Anfangs mit seiner Firma in einer Scheune in Wegenstetten eingemietet, wo ihm die Spatzen und Mäuse das Futter wegknabberten, zog es diesen eidgenössisch diplomierten Handelsreisenden alter Schule weiter: zuerst nach Rheinfelden, später in den Möhliner Bata-Park und schliesslich, vor genau zwanzig Jahren, nach Zeiningen, wo jetzt Werner Meier am Küchentisch sitzt und selber erschrickt: «Manchmal frage ich mich: Sind es tatsächlich schon fünfzig Jahre?» Er spricht von guten Zeiten, von bösen Zeiten, und davon, «dass wir es jetzt wieder nicht leicht haben.» Wegen stärkerer Konkurrenz gingen die Umsätze zurück, und doch: «wir kommen durch.» Dann sagt der Mann Sätze wie diese: «Der Herrgott hat mein Gebet erhört und gesagt: Meier, wir helfen dir, wir schicken dir einen neuen Kunden.»

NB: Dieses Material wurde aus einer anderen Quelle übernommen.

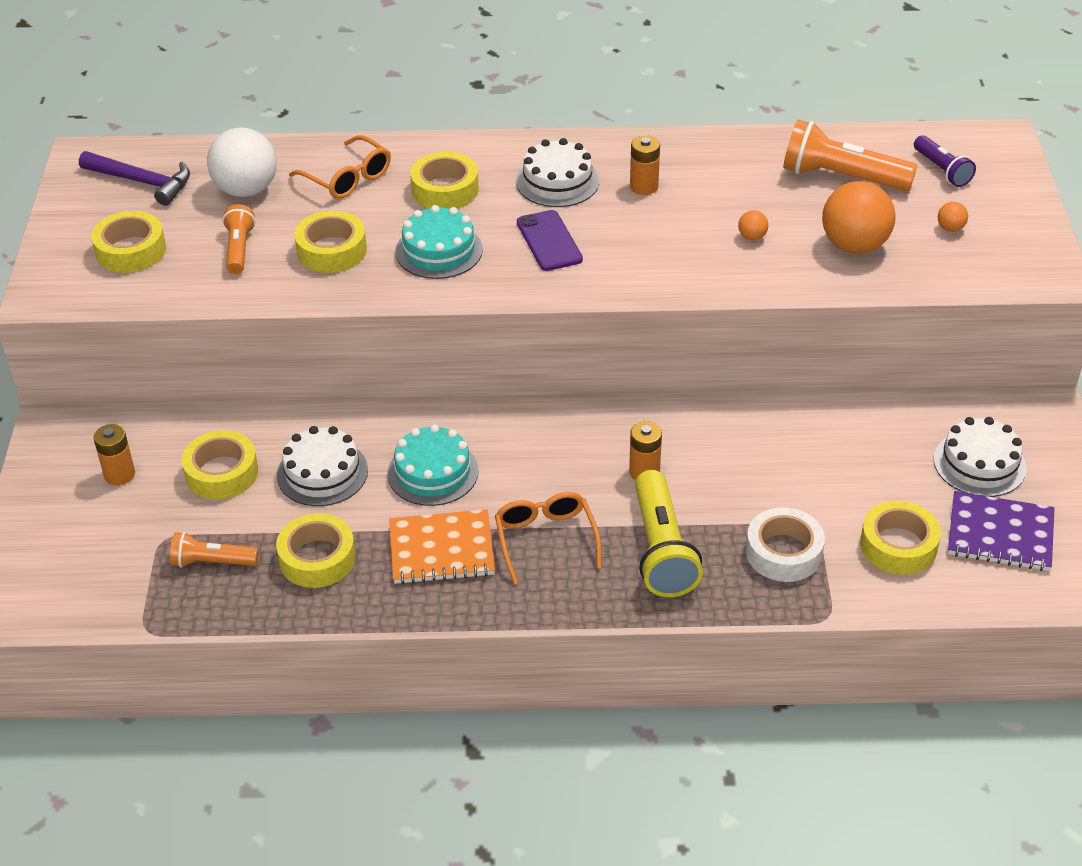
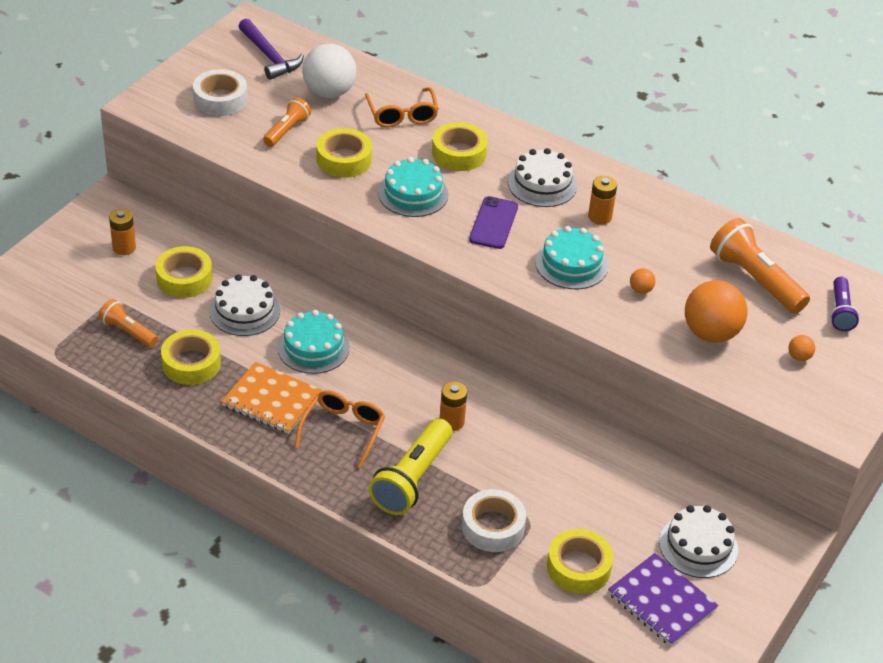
camera: 30 degrees right, 0 degrees up
(131, 250) = (220, 99): yellow tape -> white tape
(663, 244) = (571, 264): none -> turquoise cake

Obschon, beten allein dürfte nicht gereicht haben in all den Jahren. Vielleicht war es auch die Qualität des richtigen Riechers, den Werner Meier hatte. Stolz schwingt mit, wenn er sagt: «Ich bin der letzte Grossist, der vor fünfzig Jahren in diesem Bereich angefangen hat und immer noch existiert.» Wie es scheint, wusste er, was es damals brauchte; doch bekommt er heute genauso gut zu spüren, was nicht mehr gefragt ist. «Die Zeiten sind vorbei, in denen sich die Witfrau mit einem Kanarienvögeli im Käfig getröstet hat, das durch die Gegend pfiff. Heute geht auch die Grossmutter auf Kreuzfahrt.» Oder dann das Schulaquarium: Mehrere Lastenzüge voll davon habe er verkauft. «Dreissig Jahre ist das her. Da haben sich das Meitli und der Bub noch solche Aquarien zu Weihnachten gewünscht, das kleinere für 69 Franken, das grössere für 99 Franken. So haben die Kinder die Unterwasserwelt kennengelernt. Heutzutage sind die ja nur noch am töggelen.» Mit «töggelen» meint er, natürlich: Computerspiele.
Ohne Kritik am Zeitgeist geht es nicht. Auch das ist Werner Meier. «Ich hatte Corona, als der Kurs in Diplomatie stattgefunden hat», sagt er. Wobei: lange bevor Corona in die Gesellschaft gekommen ist, war dieser Werner Meier, Zeiningen, bereits berühmt, gar berüchtigt, wenn es darum ging, seine Meinung ohne Rücksicht auf Verluste kundzutun. Bisweilen kokettiert er damit, und dann fallen die nächsten Sätze wie: «In der Familie habe ich mit allen Reiberein und politische Differenzen. Sie bestreiten es zwar, links zu sein – sie finden, ich sei zu stark rechts.»
Doch egal ob links, ob rechts oder was auch immer: die Zeit des Kanarienvogels scheint nun mal vorbei und Werner Meier hat auch ein bisschen genug. «Ab 1. Januar 2024 habe ich vor, nichts mehr zu machen.» Das Geschäft solle in die Hände der Tochter übergehen. Selbst hier spricht er, um bei der Kritik am Zeitgeist zu bleiben, von einem Generationenkonflikt. «Sie hat andere Ideen als ich.» Und doch sagt Werner Meier, und er tut das mit einem Lächeln: Es sei wirklich schön, dass die eigene Tochter das Unternehmen weiterführe, statt dass diese Geschichte nun einfach zu Ende gehe.
Eines, das muss man Werner Meier lassen: Ein Unternehmen aufzubauen und fünfzig Jahre zu führen mit Höhen und Tiefen, macht nicht jeder; und vor allem: schafft nicht jeder. Heute noch, mit 85, steigt der Grosshändler für Heimtierbedarf auf sein Ross. «Und wenn ich dann davonreite, dann vergesse ich, dass ich ein Geschäft habe.» Mit Tieren, sagt er, habe er es immer schon besser gekonnt als mit den Menschen.